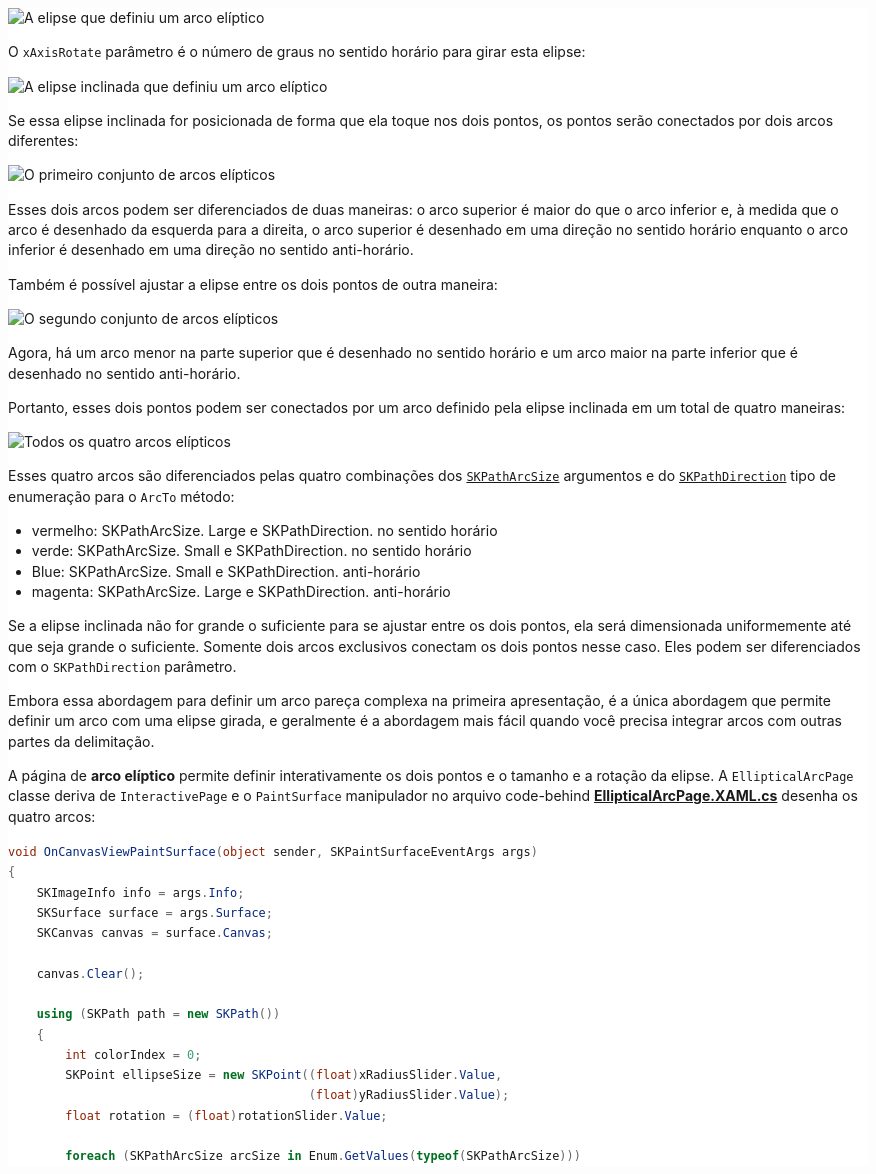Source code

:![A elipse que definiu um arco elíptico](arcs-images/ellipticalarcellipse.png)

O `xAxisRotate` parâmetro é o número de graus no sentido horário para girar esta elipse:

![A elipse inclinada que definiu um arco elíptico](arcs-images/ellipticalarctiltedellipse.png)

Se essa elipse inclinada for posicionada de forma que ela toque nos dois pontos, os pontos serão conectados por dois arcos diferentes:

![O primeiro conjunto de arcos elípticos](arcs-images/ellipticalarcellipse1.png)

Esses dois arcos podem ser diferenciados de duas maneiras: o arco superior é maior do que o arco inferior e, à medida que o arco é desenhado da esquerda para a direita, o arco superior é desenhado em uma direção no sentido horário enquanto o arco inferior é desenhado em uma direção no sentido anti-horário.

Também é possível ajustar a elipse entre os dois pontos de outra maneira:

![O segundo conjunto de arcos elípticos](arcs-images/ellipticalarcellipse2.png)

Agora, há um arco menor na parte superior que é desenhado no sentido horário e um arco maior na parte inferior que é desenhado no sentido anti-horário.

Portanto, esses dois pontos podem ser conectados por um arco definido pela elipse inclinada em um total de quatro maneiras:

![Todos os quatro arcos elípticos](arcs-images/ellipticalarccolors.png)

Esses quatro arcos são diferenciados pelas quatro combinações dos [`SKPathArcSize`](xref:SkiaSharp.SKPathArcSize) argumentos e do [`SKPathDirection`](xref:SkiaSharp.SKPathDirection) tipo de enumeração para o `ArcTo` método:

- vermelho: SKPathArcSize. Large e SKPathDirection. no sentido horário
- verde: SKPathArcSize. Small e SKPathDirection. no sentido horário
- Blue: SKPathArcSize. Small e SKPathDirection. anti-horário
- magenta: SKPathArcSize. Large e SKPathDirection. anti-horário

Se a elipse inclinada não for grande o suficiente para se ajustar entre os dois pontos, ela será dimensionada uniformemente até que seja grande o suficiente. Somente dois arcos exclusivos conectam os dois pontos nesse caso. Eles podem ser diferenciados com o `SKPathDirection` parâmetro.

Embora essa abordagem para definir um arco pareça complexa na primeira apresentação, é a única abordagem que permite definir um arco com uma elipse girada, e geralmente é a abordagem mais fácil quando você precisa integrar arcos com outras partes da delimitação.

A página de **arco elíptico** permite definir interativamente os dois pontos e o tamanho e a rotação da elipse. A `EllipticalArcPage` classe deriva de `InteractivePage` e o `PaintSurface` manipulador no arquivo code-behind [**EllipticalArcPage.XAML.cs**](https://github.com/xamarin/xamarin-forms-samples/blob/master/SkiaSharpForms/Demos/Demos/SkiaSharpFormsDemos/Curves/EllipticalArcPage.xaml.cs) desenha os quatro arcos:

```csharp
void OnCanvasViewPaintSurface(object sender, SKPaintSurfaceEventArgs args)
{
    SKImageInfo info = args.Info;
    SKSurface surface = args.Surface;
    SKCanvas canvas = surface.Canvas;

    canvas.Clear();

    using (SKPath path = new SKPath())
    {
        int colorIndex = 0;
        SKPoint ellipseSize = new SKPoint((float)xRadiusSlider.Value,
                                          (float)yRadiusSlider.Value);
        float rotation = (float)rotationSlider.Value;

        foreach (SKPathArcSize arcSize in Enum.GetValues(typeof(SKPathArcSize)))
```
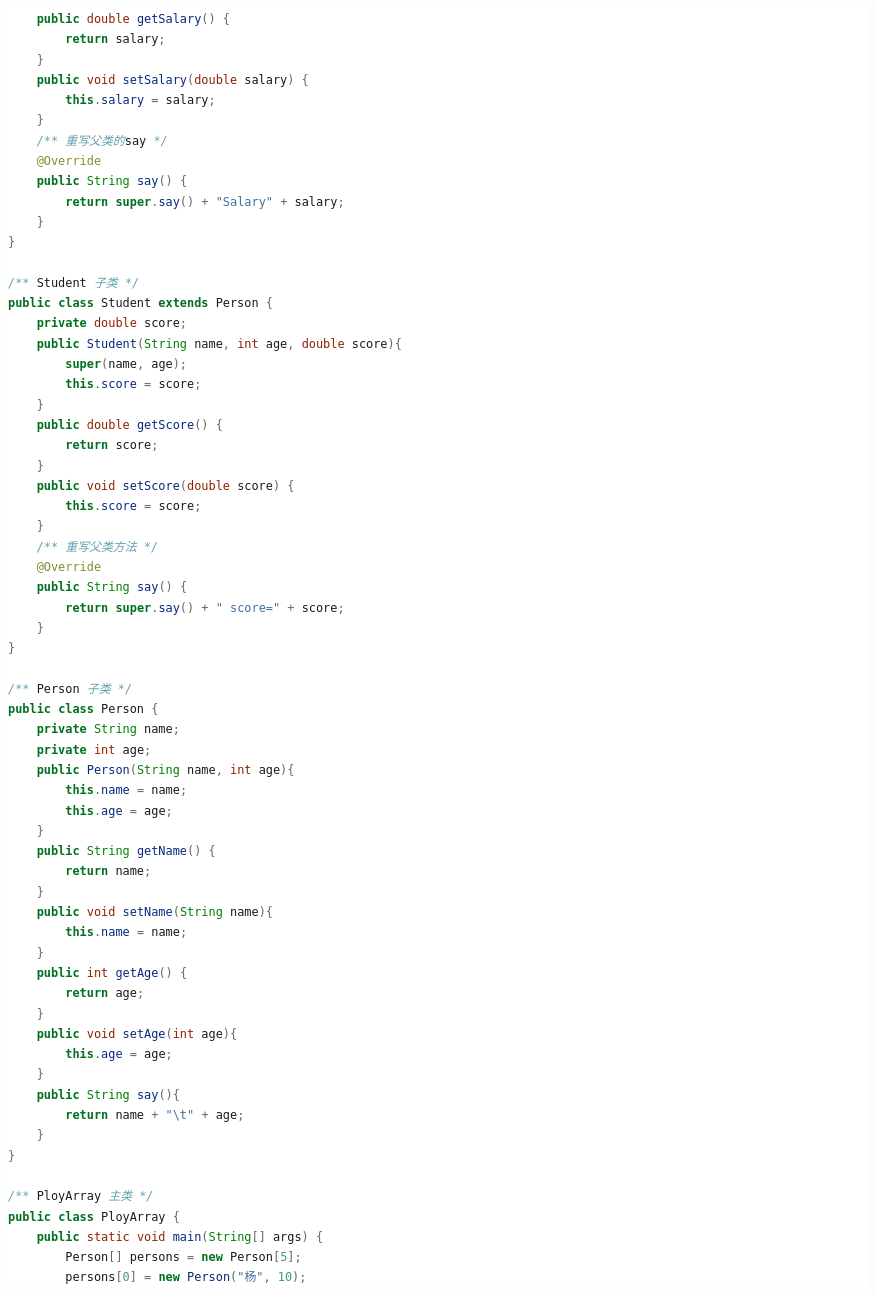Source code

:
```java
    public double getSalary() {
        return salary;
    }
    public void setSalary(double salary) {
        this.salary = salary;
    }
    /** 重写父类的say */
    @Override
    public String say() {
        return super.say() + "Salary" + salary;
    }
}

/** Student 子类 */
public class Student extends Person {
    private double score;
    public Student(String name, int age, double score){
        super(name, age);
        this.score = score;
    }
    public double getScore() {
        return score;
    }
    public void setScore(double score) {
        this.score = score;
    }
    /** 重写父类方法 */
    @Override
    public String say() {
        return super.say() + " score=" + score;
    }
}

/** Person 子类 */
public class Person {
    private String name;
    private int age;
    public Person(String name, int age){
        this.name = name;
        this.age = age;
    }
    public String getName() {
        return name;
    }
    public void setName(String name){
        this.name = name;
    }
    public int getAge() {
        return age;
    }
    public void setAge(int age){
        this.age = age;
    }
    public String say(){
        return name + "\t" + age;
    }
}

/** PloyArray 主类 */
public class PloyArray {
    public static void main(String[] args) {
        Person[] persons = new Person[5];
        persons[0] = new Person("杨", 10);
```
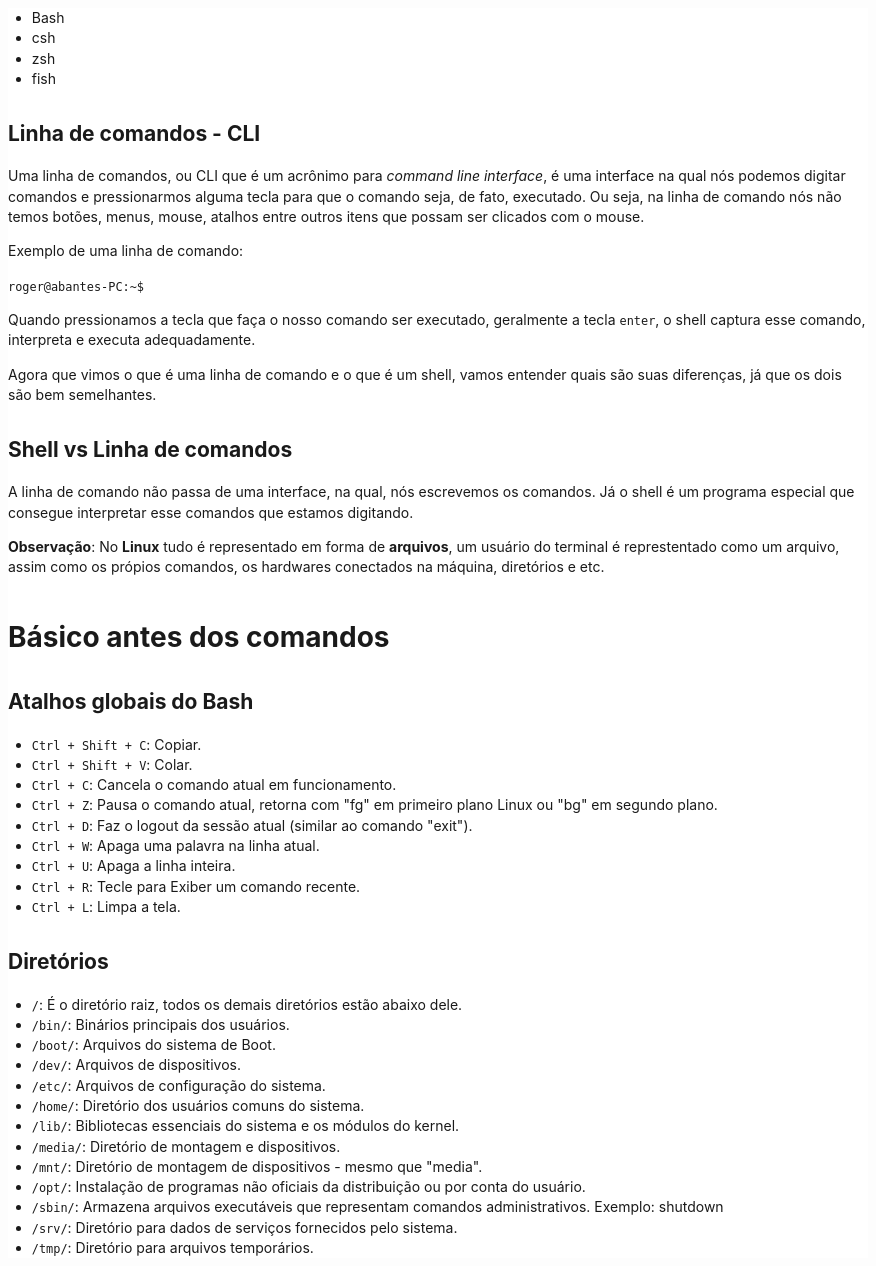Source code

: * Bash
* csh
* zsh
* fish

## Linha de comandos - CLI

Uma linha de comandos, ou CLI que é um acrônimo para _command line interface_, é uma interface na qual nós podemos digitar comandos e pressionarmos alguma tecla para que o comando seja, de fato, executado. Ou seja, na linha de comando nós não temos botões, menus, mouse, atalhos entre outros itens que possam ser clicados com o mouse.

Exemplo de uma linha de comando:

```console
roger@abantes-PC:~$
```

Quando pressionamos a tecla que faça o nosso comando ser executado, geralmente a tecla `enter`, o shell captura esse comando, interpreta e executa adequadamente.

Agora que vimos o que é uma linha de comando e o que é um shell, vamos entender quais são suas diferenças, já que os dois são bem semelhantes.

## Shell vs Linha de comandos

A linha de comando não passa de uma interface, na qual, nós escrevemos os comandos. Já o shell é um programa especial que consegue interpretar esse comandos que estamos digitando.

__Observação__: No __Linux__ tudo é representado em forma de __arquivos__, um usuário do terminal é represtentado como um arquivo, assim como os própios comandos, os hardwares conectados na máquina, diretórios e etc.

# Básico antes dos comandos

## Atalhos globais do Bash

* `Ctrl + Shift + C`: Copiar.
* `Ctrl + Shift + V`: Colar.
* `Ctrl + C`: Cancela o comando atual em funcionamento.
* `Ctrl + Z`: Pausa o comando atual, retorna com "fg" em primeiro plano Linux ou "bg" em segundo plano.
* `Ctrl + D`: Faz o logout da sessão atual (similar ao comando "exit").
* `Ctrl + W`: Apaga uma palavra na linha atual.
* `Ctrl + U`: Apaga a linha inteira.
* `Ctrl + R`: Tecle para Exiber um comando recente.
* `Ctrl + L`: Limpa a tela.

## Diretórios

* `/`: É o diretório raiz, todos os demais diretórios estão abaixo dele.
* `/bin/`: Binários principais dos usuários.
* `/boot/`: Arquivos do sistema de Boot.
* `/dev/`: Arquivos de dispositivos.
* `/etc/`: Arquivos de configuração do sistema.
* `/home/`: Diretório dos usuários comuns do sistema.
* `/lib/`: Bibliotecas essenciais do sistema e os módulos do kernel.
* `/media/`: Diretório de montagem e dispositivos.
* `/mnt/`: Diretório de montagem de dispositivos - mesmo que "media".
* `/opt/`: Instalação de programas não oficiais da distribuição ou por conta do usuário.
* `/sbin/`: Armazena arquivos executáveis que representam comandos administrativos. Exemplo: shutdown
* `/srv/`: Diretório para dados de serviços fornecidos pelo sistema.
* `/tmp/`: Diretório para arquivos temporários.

────

__INSTRUCTIONS TO FOLLOW__.
Set down precisely the lines above between the line holding "um arco elíptico](arcs-images/ellipticalarctiltedellipse.png)" and the line holding "de arcos elípticos](arcs-images/ellipticalarcellipse1.png)", inclusive, and nothing beyond them.

__EXERCISE SOLUTION__.
![A elipse inclinada que definiu um arco elíptico](arcs-images/ellipticalarctiltedellipse.png)

Se essa elipse inclinada for posicionada de forma que ela toque nos dois pontos, os pontos serão conectados por dois arcos diferentes:

![O primeiro conjunto de arcos elípticos](arcs-images/ellipticalarcellipse1.png)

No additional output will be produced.